Given instruction: Reproduce every one of the records below word for word, but leave the pictures out.

Exercise material:
######
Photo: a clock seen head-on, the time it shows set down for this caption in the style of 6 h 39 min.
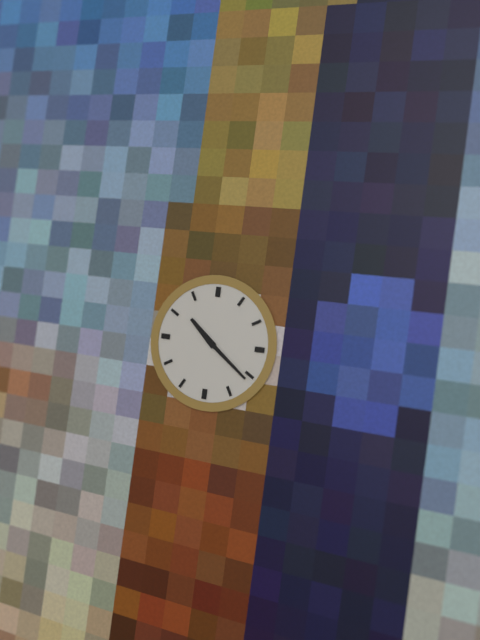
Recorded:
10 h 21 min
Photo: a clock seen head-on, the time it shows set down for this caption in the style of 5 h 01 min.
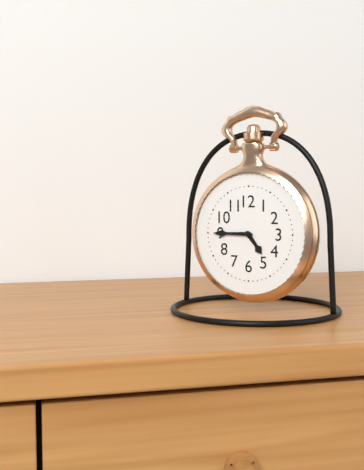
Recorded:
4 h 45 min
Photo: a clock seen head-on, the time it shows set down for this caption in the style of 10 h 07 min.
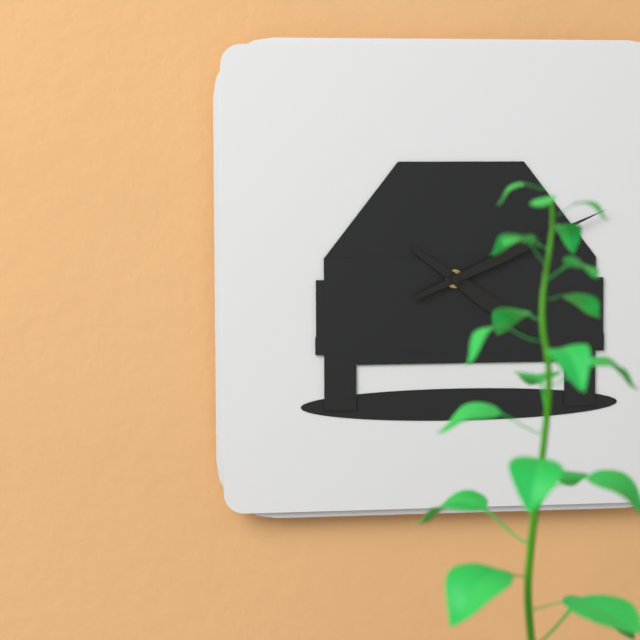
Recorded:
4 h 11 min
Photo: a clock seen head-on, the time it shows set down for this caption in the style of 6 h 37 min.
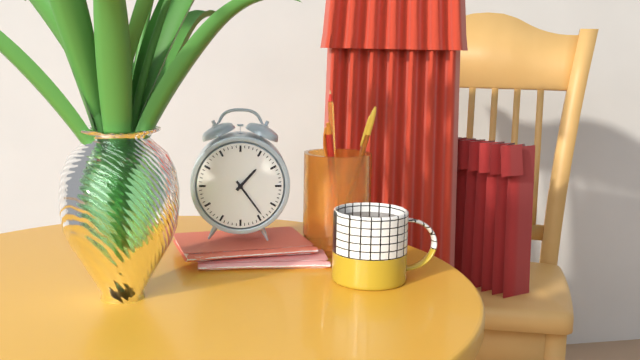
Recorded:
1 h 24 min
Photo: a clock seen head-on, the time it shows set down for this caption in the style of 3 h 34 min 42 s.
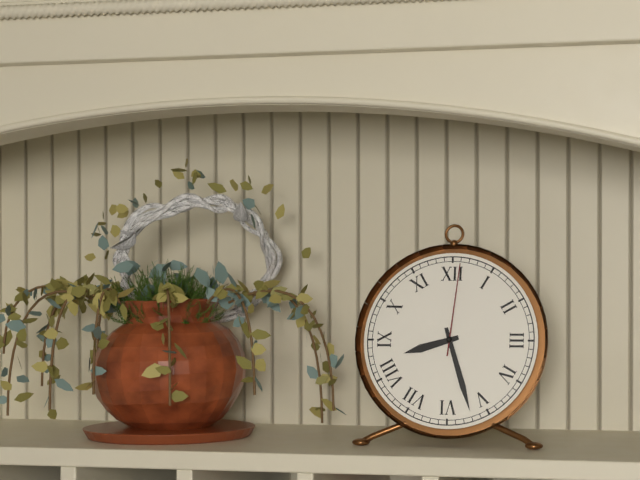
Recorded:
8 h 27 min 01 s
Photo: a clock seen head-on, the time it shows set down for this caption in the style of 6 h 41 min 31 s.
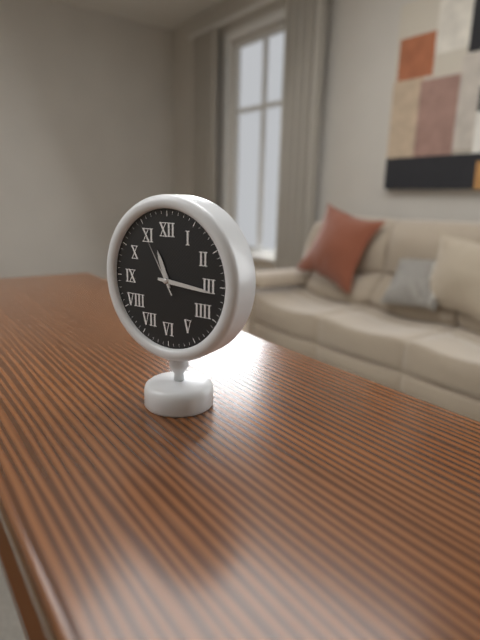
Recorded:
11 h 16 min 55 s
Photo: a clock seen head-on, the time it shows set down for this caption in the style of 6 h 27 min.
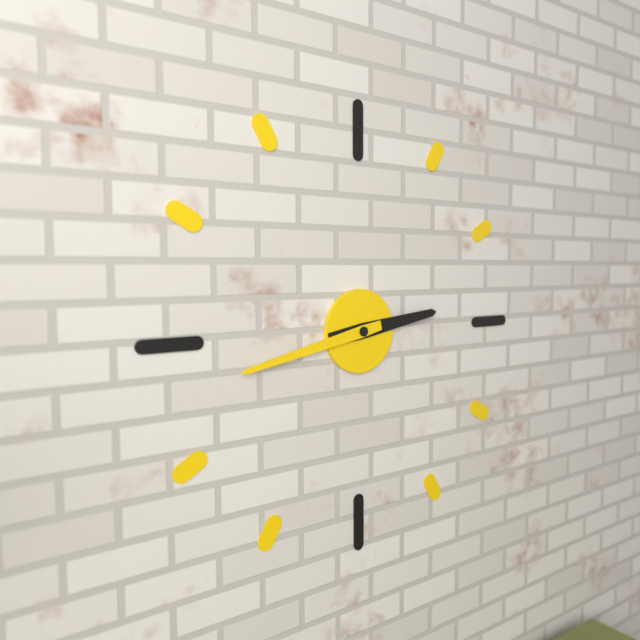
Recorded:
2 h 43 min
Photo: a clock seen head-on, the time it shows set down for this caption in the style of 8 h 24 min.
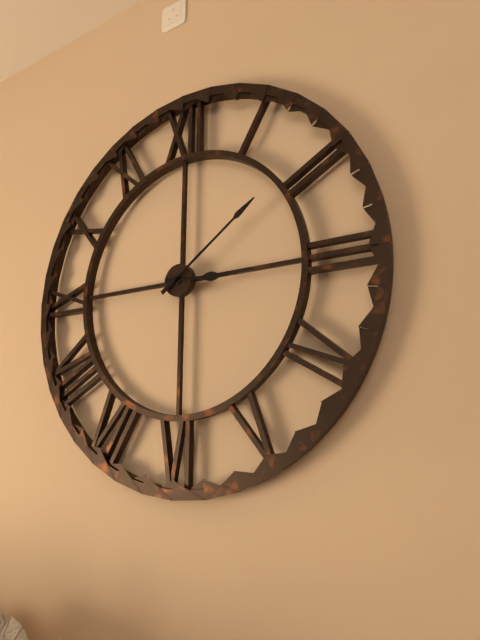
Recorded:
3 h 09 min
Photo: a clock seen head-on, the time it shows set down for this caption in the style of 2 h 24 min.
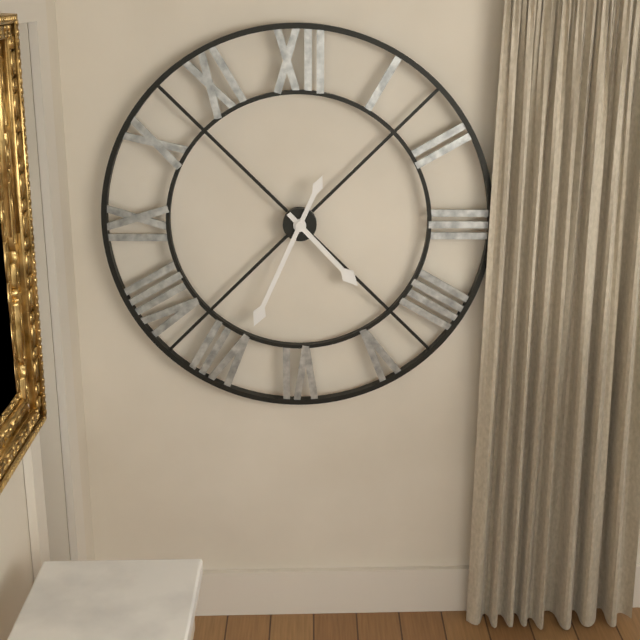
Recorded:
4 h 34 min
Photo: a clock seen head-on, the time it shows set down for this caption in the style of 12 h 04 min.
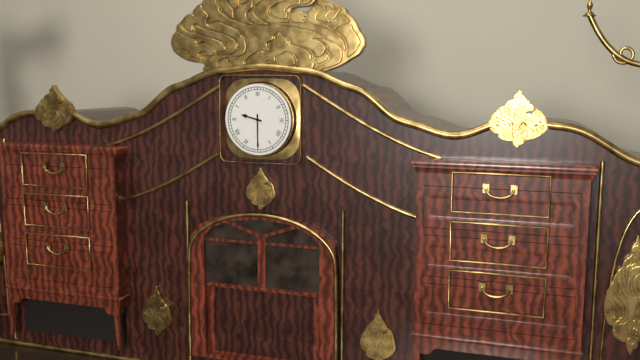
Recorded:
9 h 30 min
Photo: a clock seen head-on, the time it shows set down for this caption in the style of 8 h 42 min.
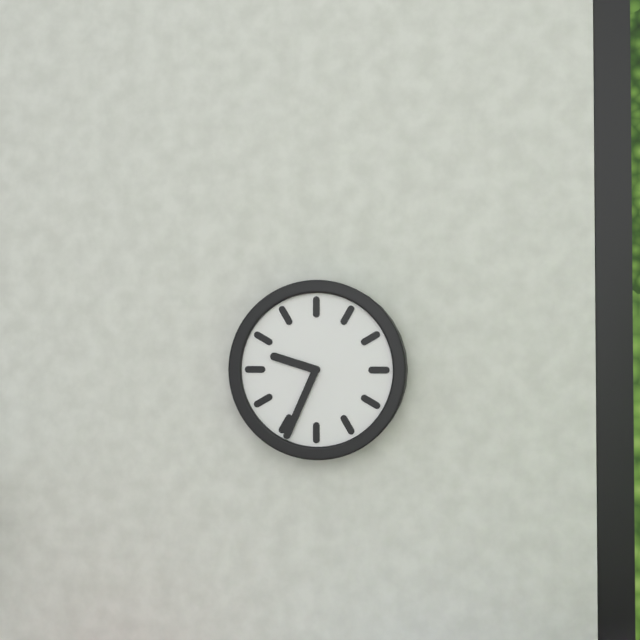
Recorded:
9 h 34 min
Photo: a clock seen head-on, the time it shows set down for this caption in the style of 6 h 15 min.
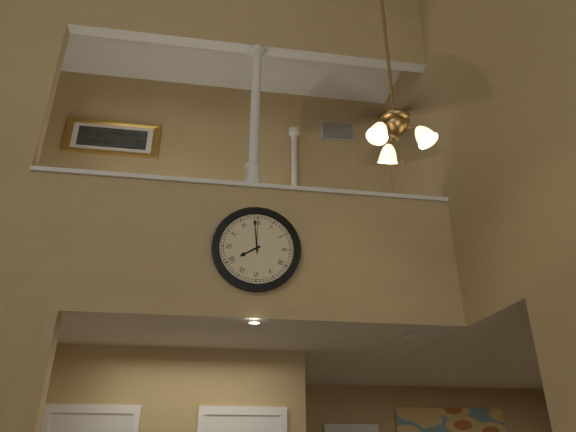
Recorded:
######
Reply to the task:
Photo: a clock seen head-on, the time it shows set down for this caption in the style of 6 h 39 min.
Recorded:
10 h 21 min
Photo: a clock seen head-on, the time it shows set down for this caption in the style of 5 h 01 min.
Recorded:
4 h 45 min
Photo: a clock seen head-on, the time it shows set down for this caption in the style of 10 h 07 min.
Recorded:
4 h 11 min
Photo: a clock seen head-on, the time it shows set down for this caption in the style of 6 h 37 min.
Recorded:
1 h 24 min
Photo: a clock seen head-on, the time it shows set down for this caption in the style of 3 h 34 min 42 s.
Recorded:
8 h 27 min 01 s
Photo: a clock seen head-on, the time it shows set down for this caption in the style of 6 h 41 min 31 s.
Recorded:
11 h 16 min 55 s
Photo: a clock seen head-on, the time it shows set down for this caption in the style of 6 h 27 min.
Recorded:
2 h 43 min
Photo: a clock seen head-on, the time it shows set down for this caption in the style of 8 h 24 min.
Recorded:
3 h 09 min
Photo: a clock seen head-on, the time it shows set down for this caption in the style of 2 h 24 min.
Recorded:
4 h 34 min
Photo: a clock seen head-on, the time it shows set down for this caption in the style of 12 h 04 min.
Recorded:
9 h 30 min
Photo: a clock seen head-on, the time it shows set down for this caption in the style of 8 h 42 min.
Recorded:
9 h 34 min
Photo: a clock seen head-on, the time it shows set down for this caption in the style of 6 h 15 min.
Recorded:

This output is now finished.